-- Material supplied follows --
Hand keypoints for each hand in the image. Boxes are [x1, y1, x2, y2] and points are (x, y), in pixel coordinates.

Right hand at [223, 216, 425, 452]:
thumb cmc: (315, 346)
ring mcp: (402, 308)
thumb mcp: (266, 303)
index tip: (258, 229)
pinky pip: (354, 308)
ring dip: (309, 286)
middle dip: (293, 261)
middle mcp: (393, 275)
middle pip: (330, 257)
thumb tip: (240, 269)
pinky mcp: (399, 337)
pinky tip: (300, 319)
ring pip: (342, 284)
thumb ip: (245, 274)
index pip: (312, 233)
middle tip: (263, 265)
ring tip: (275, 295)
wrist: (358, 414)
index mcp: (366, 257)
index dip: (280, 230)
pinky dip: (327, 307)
-- Material supplied concluded --
-- Material supplied follows --
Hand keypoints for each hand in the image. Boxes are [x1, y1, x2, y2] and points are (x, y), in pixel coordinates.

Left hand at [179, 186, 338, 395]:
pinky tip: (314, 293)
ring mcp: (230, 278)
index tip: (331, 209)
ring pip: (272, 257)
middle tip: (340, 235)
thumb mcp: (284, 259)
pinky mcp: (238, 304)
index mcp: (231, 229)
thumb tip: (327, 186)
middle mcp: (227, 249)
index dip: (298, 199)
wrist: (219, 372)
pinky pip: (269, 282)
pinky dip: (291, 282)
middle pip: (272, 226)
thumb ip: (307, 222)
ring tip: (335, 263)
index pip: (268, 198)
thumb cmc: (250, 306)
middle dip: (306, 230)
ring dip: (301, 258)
-- Material supplied concluded --
-- Material supplied follows --
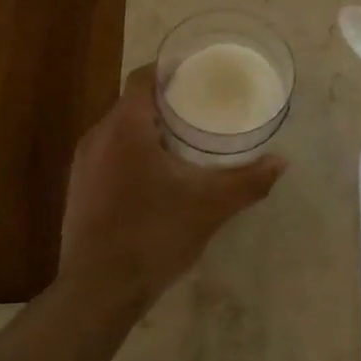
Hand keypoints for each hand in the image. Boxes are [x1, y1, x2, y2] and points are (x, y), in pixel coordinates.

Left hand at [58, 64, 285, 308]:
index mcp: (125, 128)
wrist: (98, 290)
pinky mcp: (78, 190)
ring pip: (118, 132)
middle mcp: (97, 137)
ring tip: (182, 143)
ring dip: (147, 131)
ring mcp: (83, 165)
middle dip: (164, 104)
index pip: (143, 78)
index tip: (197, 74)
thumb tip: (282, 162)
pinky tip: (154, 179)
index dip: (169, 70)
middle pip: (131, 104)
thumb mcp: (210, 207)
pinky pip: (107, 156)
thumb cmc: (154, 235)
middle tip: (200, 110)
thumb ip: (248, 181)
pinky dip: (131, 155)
-- Material supplied concluded --
Assignment:
Using the records above, write out exactly the lines between the one holding "index tip: (258, 229)" and the one holding "pinky dip: (327, 307)", inclusive; leave everything else out.

Written reply:
index tip: (258, 229)
pinky pip: (354, 308)
ring dip: (309, 286)
middle dip: (293, 261)
middle mcp: (393, 275)
middle pip: (330, 257)
thumb tip: (240, 269)
pinky mcp: (399, 337)
pinky tip: (300, 319)
ring pip: (342, 284)
thumb ip: (245, 274)
index pip: (312, 233)
middle tip: (263, 265)
ring tip: (275, 295)
wrist: (358, 414)
index mcp: (366, 257)
index dip: (280, 230)
pinky dip: (327, 307)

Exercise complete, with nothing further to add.